Task to carry out = Decide whether each statement agrees with the passage on restriction-modification systems below, answering yes or no and quoting the passage's deciding words: (a) Methylation-based R-M systems are the most broadly studied of the bacterial defense mechanisms against phages. (b) The restriction endonuclease methylates a specific sequence of self-DNA. (c) The methylation performed by R-M systems generates N4-methyl-cytosine, N6-methyl-adenine, and C5-methyl-cytosine.

Out of the multiple defense mechanisms of bacteria against phages, the most broadly studied are the methylation-based R-M systems. Restriction-modification (R-M) systems confer resistance to phage infection through a methyltransferase (MTase) which methylates a specific sequence of self-DNA and a cognate restriction endonuclease that discriminates and then destroys foreign invasive DNA. To distinguish self-DNA from foreign DNA, bacteria have developed diverse R-M systems to perform DNA methylation and generate N4-methyl-cytosine, N6-methyl-adenine, and C5-methyl-cytosine in the process.

Recorded data =
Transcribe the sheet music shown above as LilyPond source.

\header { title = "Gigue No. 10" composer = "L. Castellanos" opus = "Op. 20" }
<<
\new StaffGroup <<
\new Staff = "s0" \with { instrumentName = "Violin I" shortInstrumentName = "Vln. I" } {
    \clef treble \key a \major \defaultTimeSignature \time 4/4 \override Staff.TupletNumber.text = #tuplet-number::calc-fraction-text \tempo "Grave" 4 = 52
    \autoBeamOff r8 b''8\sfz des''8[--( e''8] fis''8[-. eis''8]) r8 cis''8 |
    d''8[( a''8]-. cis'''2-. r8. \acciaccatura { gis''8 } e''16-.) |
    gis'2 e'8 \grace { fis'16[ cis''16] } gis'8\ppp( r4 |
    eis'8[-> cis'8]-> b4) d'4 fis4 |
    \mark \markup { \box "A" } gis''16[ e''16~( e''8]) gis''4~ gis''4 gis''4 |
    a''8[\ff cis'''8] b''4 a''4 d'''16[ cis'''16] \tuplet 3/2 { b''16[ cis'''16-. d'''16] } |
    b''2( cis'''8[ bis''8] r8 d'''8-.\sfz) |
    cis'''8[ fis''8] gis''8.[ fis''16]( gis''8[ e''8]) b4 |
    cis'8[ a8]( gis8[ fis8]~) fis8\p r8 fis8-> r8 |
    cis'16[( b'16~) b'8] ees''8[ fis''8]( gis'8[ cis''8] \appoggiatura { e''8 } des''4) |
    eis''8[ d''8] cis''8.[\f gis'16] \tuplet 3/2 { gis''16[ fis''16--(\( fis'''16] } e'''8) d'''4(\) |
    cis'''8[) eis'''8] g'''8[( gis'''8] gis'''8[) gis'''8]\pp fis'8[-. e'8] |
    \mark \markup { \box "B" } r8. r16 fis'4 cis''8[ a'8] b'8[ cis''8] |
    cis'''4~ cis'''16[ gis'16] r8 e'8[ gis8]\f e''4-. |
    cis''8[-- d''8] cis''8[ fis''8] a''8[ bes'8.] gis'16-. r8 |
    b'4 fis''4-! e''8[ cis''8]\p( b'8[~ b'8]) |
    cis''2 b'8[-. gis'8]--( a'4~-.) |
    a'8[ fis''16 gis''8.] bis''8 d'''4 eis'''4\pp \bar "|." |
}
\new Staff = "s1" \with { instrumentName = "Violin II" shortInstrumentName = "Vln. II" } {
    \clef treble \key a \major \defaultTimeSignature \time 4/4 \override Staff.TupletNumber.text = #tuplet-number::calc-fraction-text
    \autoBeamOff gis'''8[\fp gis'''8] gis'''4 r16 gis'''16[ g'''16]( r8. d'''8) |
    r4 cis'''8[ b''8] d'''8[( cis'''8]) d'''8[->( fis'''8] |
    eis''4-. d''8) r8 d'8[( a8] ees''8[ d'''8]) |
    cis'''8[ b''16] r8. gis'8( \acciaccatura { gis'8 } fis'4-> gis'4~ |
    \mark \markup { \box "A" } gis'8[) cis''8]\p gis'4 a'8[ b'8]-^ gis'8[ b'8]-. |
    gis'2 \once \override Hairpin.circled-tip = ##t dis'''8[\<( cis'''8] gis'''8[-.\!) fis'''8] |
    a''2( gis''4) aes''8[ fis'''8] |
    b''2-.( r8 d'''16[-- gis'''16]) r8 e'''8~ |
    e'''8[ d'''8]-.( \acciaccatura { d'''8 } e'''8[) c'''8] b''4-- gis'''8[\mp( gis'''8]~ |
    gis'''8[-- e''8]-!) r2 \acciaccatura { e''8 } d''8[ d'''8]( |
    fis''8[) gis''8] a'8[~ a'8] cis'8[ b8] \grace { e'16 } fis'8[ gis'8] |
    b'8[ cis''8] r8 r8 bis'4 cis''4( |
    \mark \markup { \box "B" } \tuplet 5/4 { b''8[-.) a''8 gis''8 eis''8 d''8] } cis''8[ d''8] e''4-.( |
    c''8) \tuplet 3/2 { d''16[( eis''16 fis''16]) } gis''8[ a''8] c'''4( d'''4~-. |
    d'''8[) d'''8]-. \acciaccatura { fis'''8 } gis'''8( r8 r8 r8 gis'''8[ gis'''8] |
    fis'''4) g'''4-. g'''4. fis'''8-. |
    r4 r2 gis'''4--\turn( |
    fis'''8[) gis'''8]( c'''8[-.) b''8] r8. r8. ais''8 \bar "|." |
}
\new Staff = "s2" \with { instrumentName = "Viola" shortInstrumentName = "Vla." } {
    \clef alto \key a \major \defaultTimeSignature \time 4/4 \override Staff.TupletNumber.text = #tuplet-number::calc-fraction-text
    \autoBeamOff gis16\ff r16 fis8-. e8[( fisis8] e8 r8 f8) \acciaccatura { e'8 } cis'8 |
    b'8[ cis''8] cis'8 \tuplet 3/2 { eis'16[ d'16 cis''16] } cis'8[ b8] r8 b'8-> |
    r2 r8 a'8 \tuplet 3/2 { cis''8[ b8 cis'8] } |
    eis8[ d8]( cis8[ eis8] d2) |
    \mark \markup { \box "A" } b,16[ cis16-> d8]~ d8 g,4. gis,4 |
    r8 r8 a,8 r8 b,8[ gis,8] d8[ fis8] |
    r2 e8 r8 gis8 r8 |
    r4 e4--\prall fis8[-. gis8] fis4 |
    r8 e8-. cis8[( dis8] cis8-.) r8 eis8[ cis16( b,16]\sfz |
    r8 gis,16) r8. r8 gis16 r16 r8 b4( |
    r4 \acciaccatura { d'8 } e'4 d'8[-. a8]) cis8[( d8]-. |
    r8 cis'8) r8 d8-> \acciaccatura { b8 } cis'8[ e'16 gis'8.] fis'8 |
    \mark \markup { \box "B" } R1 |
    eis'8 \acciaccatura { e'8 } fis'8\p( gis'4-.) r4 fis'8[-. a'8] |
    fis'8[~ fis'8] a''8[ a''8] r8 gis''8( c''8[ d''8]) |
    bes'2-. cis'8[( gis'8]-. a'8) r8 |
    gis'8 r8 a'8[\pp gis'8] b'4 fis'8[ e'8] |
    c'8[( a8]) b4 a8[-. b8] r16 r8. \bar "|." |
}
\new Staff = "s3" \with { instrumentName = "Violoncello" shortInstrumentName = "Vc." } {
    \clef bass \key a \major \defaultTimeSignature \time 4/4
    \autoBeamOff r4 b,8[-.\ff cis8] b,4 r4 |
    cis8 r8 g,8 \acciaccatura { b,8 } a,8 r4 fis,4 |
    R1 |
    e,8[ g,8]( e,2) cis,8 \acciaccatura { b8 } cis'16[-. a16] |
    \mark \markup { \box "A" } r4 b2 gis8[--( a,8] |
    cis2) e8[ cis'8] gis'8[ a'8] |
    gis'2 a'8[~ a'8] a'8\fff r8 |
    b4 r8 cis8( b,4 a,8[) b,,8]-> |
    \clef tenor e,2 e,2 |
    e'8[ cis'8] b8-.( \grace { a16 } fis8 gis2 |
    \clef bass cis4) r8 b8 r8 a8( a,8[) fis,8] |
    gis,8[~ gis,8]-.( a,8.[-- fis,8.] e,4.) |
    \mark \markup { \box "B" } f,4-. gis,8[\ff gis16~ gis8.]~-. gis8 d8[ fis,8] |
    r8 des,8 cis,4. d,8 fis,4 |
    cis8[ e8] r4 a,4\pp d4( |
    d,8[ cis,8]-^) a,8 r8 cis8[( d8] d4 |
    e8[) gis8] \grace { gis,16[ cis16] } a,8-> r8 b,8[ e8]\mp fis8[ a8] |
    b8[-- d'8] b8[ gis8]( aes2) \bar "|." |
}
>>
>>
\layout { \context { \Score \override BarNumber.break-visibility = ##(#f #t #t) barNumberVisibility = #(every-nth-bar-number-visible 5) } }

Solution to the problem =
(a) Yes: "the most broadly studied are the methylation-based R-M systems"
(b) No: "a methyltransferase (MTase) which methylates a specific sequence of self-DNA"
(c) Yes: "perform DNA methylation and generate N4-methyl-cytosine, N6-methyl-adenine, and C5-methyl-cytosine in the process"